Copy all lines of the listing that include the string "plate".
Segment Start: Listed entries
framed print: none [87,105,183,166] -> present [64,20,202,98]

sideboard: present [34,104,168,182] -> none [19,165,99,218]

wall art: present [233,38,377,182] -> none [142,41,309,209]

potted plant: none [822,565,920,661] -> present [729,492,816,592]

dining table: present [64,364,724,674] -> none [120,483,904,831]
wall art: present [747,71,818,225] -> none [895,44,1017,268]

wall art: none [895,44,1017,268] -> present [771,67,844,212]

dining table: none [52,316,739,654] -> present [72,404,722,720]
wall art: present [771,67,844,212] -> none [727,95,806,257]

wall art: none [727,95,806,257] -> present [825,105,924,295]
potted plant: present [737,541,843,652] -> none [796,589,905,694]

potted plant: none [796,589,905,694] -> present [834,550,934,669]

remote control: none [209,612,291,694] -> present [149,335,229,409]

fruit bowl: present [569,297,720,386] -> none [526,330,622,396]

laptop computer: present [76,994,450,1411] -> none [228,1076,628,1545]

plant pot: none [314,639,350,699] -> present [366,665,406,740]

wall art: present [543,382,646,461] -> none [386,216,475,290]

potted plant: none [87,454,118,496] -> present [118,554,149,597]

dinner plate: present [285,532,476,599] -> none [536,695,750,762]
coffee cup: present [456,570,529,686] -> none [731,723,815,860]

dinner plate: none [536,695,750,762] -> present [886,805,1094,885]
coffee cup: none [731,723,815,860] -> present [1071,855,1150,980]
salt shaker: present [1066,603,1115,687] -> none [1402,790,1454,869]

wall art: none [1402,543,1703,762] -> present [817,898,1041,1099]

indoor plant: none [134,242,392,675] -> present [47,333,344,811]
Segment End: Listed entries
» **Final answer**:
dinner plate: present [285,532,476,599] -> none [536,695,750,762]
dinner plate: none [536,695,750,762] -> present [886,805,1094,885]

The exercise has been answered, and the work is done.